** Opening Information given block **

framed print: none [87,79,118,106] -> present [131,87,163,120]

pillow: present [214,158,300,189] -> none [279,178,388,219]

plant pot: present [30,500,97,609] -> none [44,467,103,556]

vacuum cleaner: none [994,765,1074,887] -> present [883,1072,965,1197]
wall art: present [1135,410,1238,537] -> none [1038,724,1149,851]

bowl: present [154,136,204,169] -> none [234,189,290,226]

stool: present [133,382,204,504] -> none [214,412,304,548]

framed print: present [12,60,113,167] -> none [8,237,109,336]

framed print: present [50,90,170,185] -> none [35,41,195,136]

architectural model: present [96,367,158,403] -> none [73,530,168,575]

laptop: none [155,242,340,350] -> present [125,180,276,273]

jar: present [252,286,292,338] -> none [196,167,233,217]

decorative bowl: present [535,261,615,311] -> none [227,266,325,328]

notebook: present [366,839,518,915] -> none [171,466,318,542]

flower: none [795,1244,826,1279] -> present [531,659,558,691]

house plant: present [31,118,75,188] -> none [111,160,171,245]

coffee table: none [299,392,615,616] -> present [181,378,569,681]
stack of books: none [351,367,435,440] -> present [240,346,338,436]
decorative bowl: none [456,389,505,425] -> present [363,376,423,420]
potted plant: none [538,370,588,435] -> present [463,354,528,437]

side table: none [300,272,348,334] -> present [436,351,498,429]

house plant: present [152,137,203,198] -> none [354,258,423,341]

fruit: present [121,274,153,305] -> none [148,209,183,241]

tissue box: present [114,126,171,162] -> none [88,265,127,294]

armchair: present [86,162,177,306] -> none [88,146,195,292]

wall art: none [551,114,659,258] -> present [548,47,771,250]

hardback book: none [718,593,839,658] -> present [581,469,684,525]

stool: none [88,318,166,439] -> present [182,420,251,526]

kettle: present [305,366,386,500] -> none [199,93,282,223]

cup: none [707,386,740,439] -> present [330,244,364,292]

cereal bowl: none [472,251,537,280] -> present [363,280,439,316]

** Closing Information given block **

- _Your assignment_: Retype each entry exactly, leaving none of them out.

- _Answer_:
framed print: none [87,79,118,106] -> present [131,87,163,120]

pillow: present [214,158,300,189] -> none [279,178,388,219]

plant pot: present [30,500,97,609] -> none [44,467,103,556]

vacuum cleaner: none [994,765,1074,887] -> present [883,1072,965,1197]
wall art: present [1135,410,1238,537] -> none [1038,724,1149,851]

bowl: present [154,136,204,169] -> none [234,189,290,226]

stool: present [133,382,204,504] -> none [214,412,304,548]

framed print: present [12,60,113,167] -> none [8,237,109,336]

framed print: present [50,90,170,185] -> none [35,41,195,136]

architectural model: present [96,367,158,403] -> none [73,530,168,575]

laptop: none [155,242,340,350] -> present [125,180,276,273]

jar: present [252,286,292,338] -> none [196,167,233,217]

decorative bowl: present [535,261,615,311] -> none [227,266,325,328]

notebook: present [366,839,518,915] -> none [171,466,318,542]

flower: none [795,1244,826,1279] -> present [531,659,558,691]

house plant: present [31,118,75,188] -> none [111,160,171,245]

coffee table: none [299,392,615,616] -> present [181,378,569,681]
stack of books: none [351,367,435,440] -> present [240,346,338,436]
decorative bowl: none [456,389,505,425] -> present [363,376,423,420]
potted plant: none [538,370,588,435] -> present [463,354,528,437]

side table: none [300,272,348,334] -> present [436,351,498,429]

house plant: present [152,137,203,198] -> none [354,258,423,341]

fruit: present [121,274,153,305] -> none [148,209,183,241]

tissue box: present [114,126,171,162] -> none [88,265,127,294]

armchair: present [86,162,177,306] -> none [88,146,195,292]

wall art: none [551,114,659,258] -> present [548,47,771,250]

hardback book: none [718,593,839,658] -> present [581,469,684,525]

stool: none [88,318,166,439] -> present [182,420,251,526]

kettle: present [305,366,386,500] -> none [199,93,282,223]

cup: none [707,386,740,439] -> present [330,244,364,292]

cereal bowl: none [472,251,537,280] -> present [363,280,439,316]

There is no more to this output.